## SUPPLIED RECORDS
--- START ---

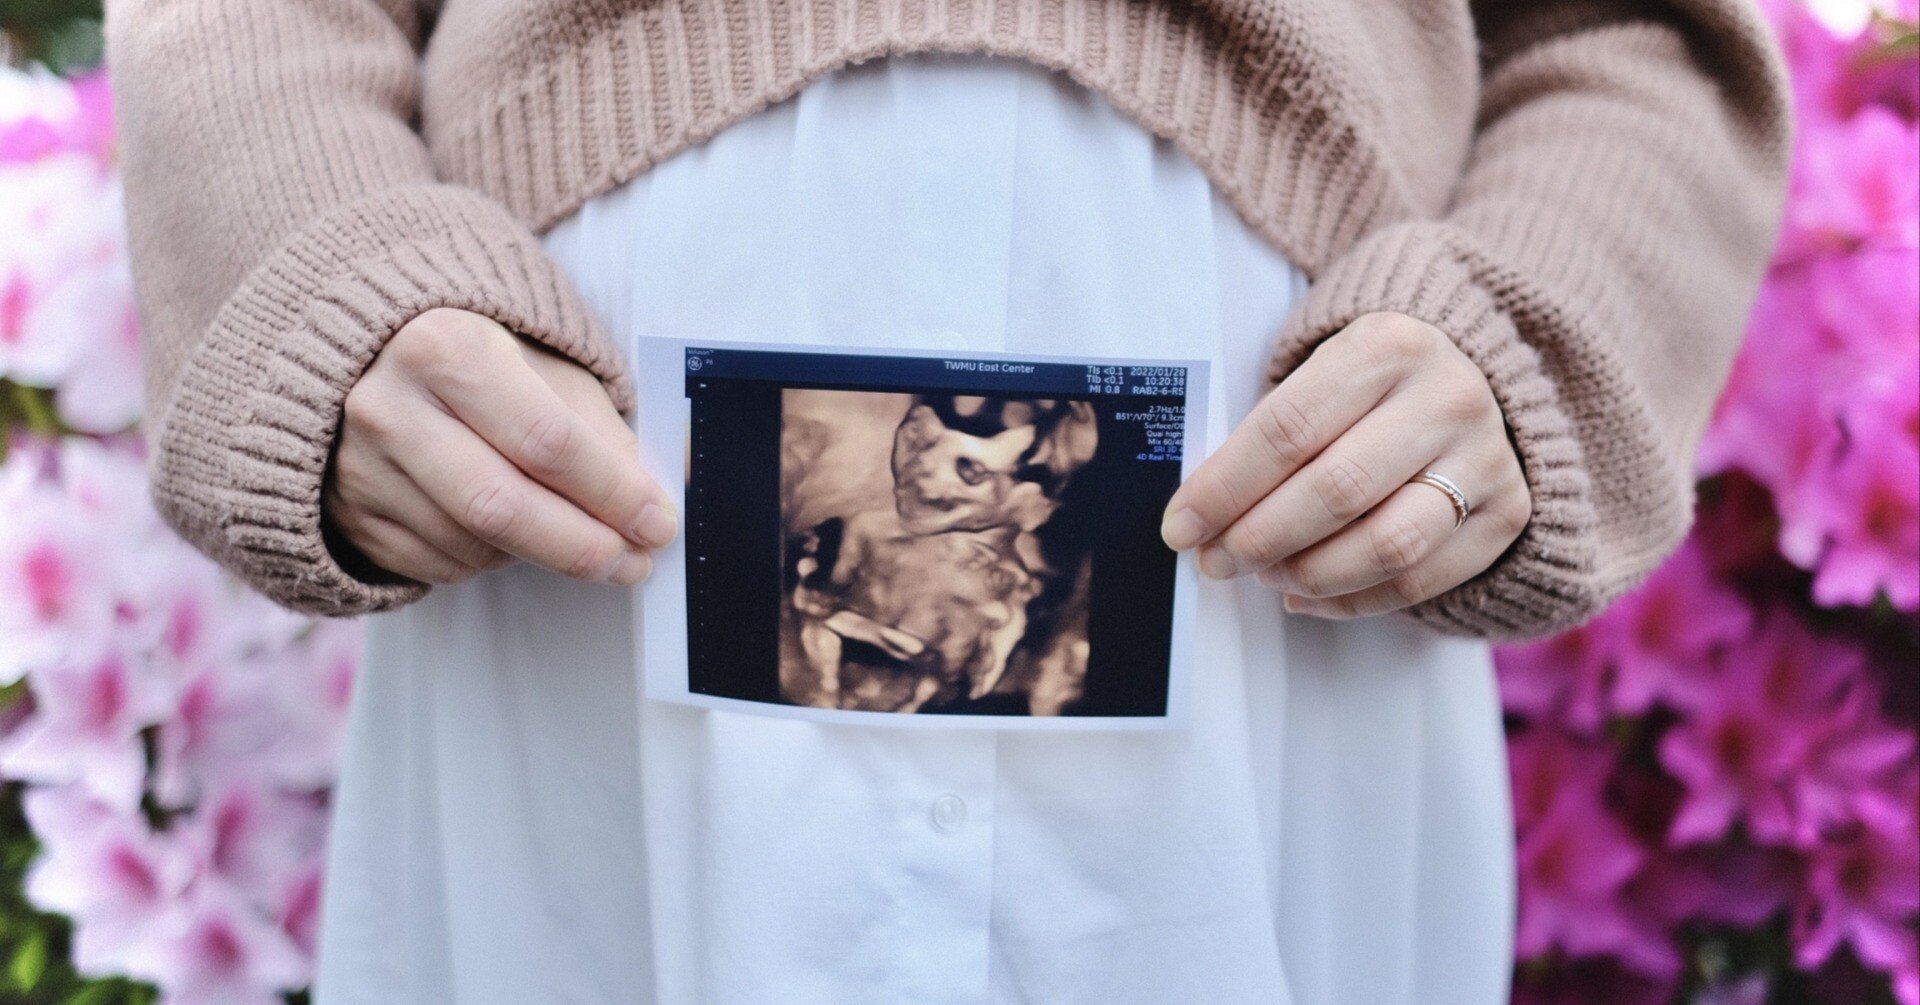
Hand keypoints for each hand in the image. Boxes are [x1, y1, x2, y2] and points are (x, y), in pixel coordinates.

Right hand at [324, 308, 675, 585]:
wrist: (366, 360)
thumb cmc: (475, 357)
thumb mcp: (541, 364)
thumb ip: (597, 428)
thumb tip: (649, 502)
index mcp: (444, 348)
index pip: (545, 440)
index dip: (611, 492)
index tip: (658, 522)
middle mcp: (389, 408)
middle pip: (502, 506)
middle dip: (583, 547)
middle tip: (634, 562)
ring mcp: (361, 468)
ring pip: (473, 545)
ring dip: (542, 555)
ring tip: (580, 540)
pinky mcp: (350, 516)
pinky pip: (441, 565)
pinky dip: (493, 561)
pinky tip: (515, 535)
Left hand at [1161, 312, 1529, 617]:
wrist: (1471, 378)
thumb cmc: (1366, 386)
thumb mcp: (1319, 374)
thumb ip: (1267, 434)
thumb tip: (1199, 515)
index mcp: (1387, 346)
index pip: (1287, 430)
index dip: (1224, 489)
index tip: (1180, 528)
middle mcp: (1447, 397)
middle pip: (1335, 491)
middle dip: (1259, 539)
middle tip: (1216, 561)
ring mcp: (1486, 457)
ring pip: (1385, 545)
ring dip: (1307, 573)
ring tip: (1263, 574)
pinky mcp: (1508, 511)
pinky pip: (1420, 580)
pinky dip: (1350, 600)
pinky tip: (1304, 594)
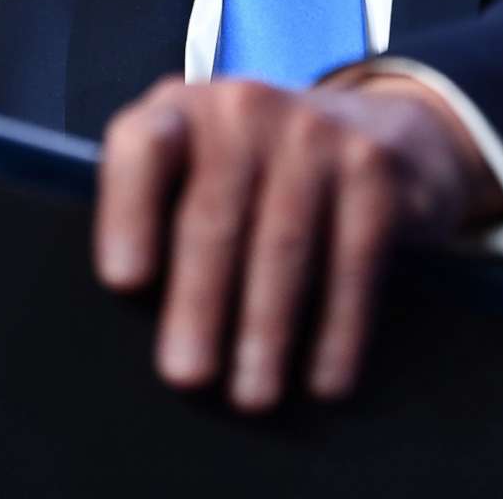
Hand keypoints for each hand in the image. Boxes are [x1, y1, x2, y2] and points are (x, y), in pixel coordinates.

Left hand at [93, 73, 502, 412]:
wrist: (378, 134)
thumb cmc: (258, 177)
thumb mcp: (202, 167)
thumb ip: (165, 216)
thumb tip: (145, 322)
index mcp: (181, 110)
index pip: (142, 146)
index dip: (128, 211)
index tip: (125, 283)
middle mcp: (245, 108)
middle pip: (213, 214)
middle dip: (199, 303)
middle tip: (187, 376)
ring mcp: (315, 132)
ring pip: (282, 244)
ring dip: (265, 329)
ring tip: (251, 394)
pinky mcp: (374, 169)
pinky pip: (352, 260)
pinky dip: (339, 328)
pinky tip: (324, 378)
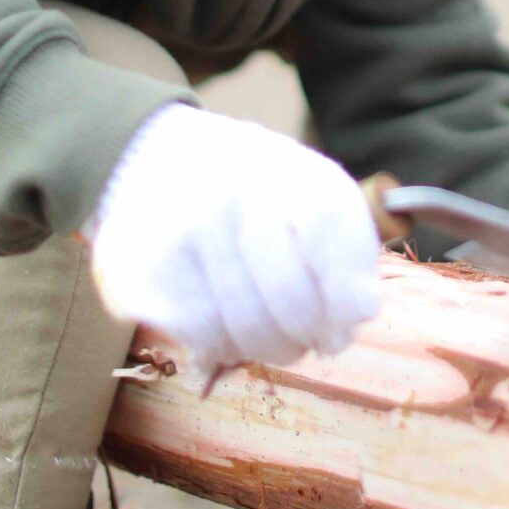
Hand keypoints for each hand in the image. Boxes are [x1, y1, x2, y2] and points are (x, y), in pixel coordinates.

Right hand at [88, 103, 382, 377]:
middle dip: (311, 332)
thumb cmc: (253, 190)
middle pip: (291, 298)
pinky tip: (231, 324)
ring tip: (274, 333)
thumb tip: (357, 313)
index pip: (329, 227)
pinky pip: (208, 338)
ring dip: (273, 346)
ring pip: (250, 330)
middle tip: (313, 336)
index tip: (354, 314)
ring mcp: (187, 234)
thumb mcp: (309, 189)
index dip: (347, 287)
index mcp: (288, 169)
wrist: (157, 162)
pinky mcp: (151, 273)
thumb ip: (343, 245)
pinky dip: (229, 346)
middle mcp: (235, 194)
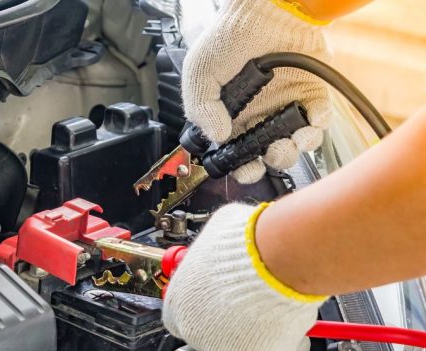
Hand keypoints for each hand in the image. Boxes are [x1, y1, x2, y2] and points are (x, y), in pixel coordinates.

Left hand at [162, 203, 326, 350]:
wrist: (281, 260)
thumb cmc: (247, 244)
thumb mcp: (214, 235)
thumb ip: (208, 252)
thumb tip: (216, 247)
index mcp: (179, 300)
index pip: (177, 314)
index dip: (196, 304)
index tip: (210, 297)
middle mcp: (196, 328)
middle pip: (204, 330)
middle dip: (221, 315)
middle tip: (241, 298)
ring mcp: (224, 347)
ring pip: (233, 341)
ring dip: (244, 326)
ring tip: (261, 300)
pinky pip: (260, 348)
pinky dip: (269, 335)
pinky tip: (274, 313)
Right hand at [180, 0, 332, 183]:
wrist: (268, 10)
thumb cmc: (231, 36)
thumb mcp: (200, 72)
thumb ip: (200, 108)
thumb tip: (216, 136)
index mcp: (231, 115)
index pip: (237, 153)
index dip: (243, 167)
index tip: (247, 167)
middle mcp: (259, 114)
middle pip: (269, 154)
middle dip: (273, 160)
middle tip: (272, 149)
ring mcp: (285, 105)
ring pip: (296, 143)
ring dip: (296, 147)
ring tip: (293, 136)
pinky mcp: (311, 93)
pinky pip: (319, 119)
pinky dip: (318, 124)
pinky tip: (310, 115)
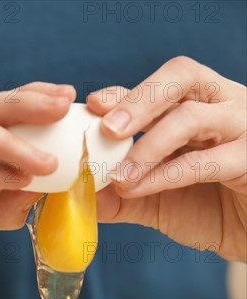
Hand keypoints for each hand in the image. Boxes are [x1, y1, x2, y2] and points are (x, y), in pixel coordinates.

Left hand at [87, 57, 246, 261]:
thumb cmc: (208, 210)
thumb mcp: (157, 201)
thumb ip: (121, 195)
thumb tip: (77, 191)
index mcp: (197, 107)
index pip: (160, 87)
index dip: (125, 92)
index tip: (92, 106)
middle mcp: (220, 107)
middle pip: (181, 78)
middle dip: (139, 99)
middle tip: (107, 127)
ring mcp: (241, 127)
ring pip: (193, 115)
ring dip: (148, 144)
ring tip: (119, 174)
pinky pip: (205, 161)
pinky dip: (165, 174)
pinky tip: (138, 189)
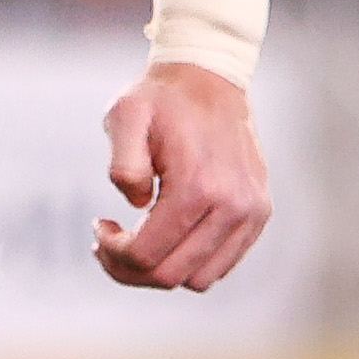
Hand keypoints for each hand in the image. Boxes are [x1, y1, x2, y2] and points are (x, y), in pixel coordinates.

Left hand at [93, 64, 269, 291]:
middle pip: (170, 276)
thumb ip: (123, 164)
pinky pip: (222, 265)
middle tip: (107, 243)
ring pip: (199, 280)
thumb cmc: (161, 99)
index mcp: (197, 186)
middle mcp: (233, 206)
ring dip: (160, 270)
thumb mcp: (125, 116)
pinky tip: (168, 236)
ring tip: (136, 242)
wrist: (210, 79)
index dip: (112, 253)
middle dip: (128, 269)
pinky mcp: (259, 214)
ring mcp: (252, 213)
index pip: (147, 255)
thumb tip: (137, 206)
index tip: (99, 226)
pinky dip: (190, 262)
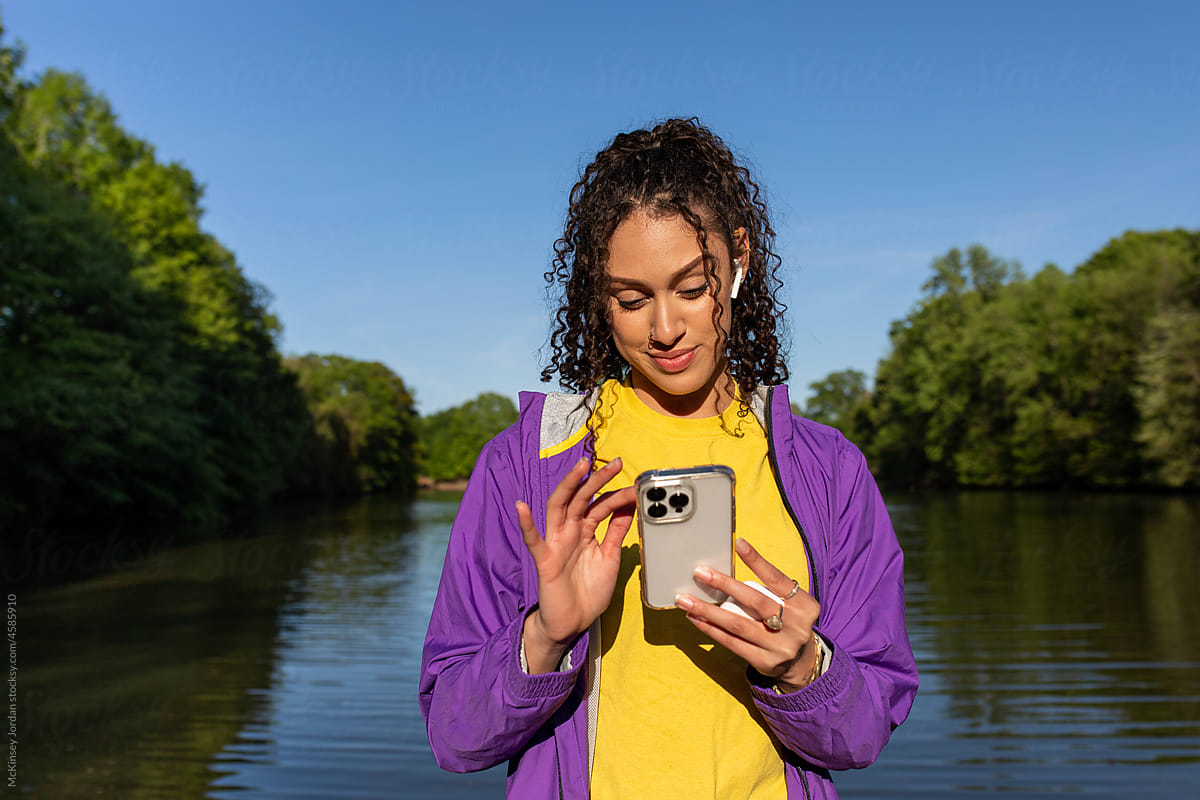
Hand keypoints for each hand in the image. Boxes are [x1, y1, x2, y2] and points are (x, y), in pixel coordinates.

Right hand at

--- END ---

## REQUIREMENT
Every record above, copied exactly and without a single picture, makes up the answer.

## EXERCISE RESULT
Hand keypoints for each hand in the image. Boxes are [x1, y1, x2, y2] and points are (x, y), in pixel coordinates.

Right hand at [324, 308, 675, 585]:
wrist: (366, 360)
thumb cmc: (475, 357)
thumb mcp: (541, 364)
thumb ip: (597, 428)
thumb tip: (649, 502)
index mcp: (444, 348)
index pip: (545, 440)
index dip: (611, 492)
index tip: (658, 522)
middle mcp: (389, 408)
middle pip: (502, 506)
middle dip: (583, 547)
middle tip: (634, 562)
ring mcp: (361, 468)
ring pip: (473, 545)
ring dip: (542, 555)
ring tip: (580, 540)
pinky mcp: (350, 516)
pinky pip: (441, 565)
pinky dip: (493, 561)
pinky tip: (515, 535)
Left hand at [1161, 312, 1529, 617]:
wrist: (1471, 378)
thumb cmc: (1366, 386)
thumb mcp: (1319, 374)
thumb ip: (1267, 434)
thumb tip: (1199, 515)
index mcp: (1387, 346)
index pip: (1287, 430)
index dip: (1224, 489)
index tip: (1180, 528)
middle mcp: (1447, 397)
middle pip: (1335, 491)
middle dip: (1259, 539)
middle tip: (1216, 561)
ring mcp: (1486, 457)
ring pip: (1385, 545)
ring dip: (1307, 573)
ring tip: (1263, 574)
pinky mcp: (1508, 511)
pinky pip: (1420, 580)
pinky dip: (1350, 600)
pinky tip: (1304, 594)
Hand keypoints for each hand in the image. Boxes are [x1, y1, x2, y2] and points are (x, y), in pixel coordinates.

Left hand at [93, 73, 502, 412]:
wrist: (378, 134)
thumb cmc: (258, 177)
thumb mcp: (202, 167)
thumb ip: (165, 216)
thumb tip: (145, 322)
index mcp: (181, 110)
index pip: (142, 146)
index dip: (128, 211)
index tip: (125, 283)
middle mcp: (245, 108)
middle pip: (213, 214)
middle dip: (199, 303)
middle tip: (187, 376)
ring mcp: (315, 132)
ring pip: (282, 244)
ring dip: (265, 329)
ring tip: (251, 394)
pinky mcp: (374, 169)
pinky pip: (352, 260)
pinky dip: (339, 328)
pinky tip: (324, 378)
Hand keypoints for each hand in the image. Boxes are [x1, y1, x2, y2] and points are (x, y), in pixel coordinates.

Right hand at [88, 103, 382, 377]:
middle dip: (311, 332)
thumb cmc: (253, 190)
middle pip: (291, 298)
pinky tip: (231, 324)
ring tip: (274, 333)
thumb tip: (357, 313)
index pip: (329, 227)
pinky pip: (208, 338)
ring dip: (273, 346)
ring pip: (250, 330)
middle tip: (313, 336)
index tip: (354, 314)
ring mcp: (187, 234)
thumb mcp: (309, 189)
index dip: (347, 287)
index mcp: (288, 169)
wrist: (157, 162)
pinky mcp: (151, 273)
thumb ip: (343, 245)
pinky dip: (229, 346)
middle mcp: (235, 194)
Hand keypoints for each hand in the image. Boxes are [x1, y1, x2, y2] and points are (x, y), in pixel coordinates.

Left hand at [162, 203, 326, 350]:
wrist: (281, 260)
thumb cmc: (247, 244)
thumb mcp: (214, 235)
thumb ip: (208, 252)
thumb tip: (216, 247)
index mcp: (179, 300)
index pip: (177, 314)
index dip: (196, 304)
index tip: (210, 297)
middle mcp: (196, 328)
middle pip: (204, 330)
middle dip: (221, 315)
middle tip: (241, 298)
ring mcp: (224, 347)
ring pip: (233, 341)
ring dip: (244, 326)
ring tip: (261, 300)
pinky pip: (260, 348)
pinky dip: (269, 335)
pinky tip: (274, 313)
Right hand at [180, 0, 332, 183]:
wrist: (268, 10)
thumb cmc: (231, 36)
thumb mcp: (200, 72)
thumb ip: (200, 108)
thumb tip: (216, 136)
index mcp: (231, 115)
index pip: (237, 153)
index dip: (243, 167)
index tip: (247, 167)
middle mcp: (259, 114)
middle pip: (269, 154)
middle dip: (273, 160)
middle tip: (272, 149)
ring mcp: (285, 105)
ring pip: (296, 143)
ring dip: (296, 147)
ring tip: (293, 136)
pinky mcp: (311, 93)
pinky pip: (319, 119)
pinky dip: (318, 124)
pinky tip: (310, 115)
Hand keypoints for each hand in the image. Boxes are [x1, y1, x2, y2] and points are (x, y), in pixel coordinates.

Left hand at [87, 57, 246, 261]:
thumb cmc: (208, 210)
thumb mcp: (157, 201)
thumb ip: (121, 195)
thumb tip: (77, 191)
index mcp: (197, 107)
index pip: (160, 87)
index dip: (125, 92)
index tip: (92, 106)
middle mcp: (220, 107)
middle pip: (181, 78)
middle dip: (139, 99)
middle tip: (107, 127)
ring mcp: (241, 127)
ring pip: (193, 115)
ring dip: (148, 144)
ring tip: (119, 174)
pinky pip: (205, 161)
pinky dip: (165, 174)
pinky tip: (138, 189)
Hand keypoints for each hand in the image. Boxes are [x1, y1, x2, y2] and points are (x, y), in pixel coordinates.

Left hand at [93, 64, 269, 291]:
middle pip: (170, 276)
thumb ip: (123, 164)
pinky pip: (222, 265)
middle tip: (107, 243)
ring pip: (199, 280)
thumb cmc: (161, 99)
index mcp: (197, 186)
middle mcp: (233, 206)
ring dip: (160, 270)
thumb mcp: (125, 116)
pinky tip: (168, 236)
ring tip: (136, 242)
wrist: (210, 79)
index dip: (112, 253)
middle dip: (128, 269)
pinky mcp: (259, 214)
ring mcp: (252, 213)
index pip: (147, 255)
thumb tip: (137, 206)
index tip: (99, 226)
pinky dip: (190, 262)
Hand keypoints for each hand in the image. Boxes are [x1, y1, x2, y2] and points are (x, y), in pixel coordinates.

Right hand at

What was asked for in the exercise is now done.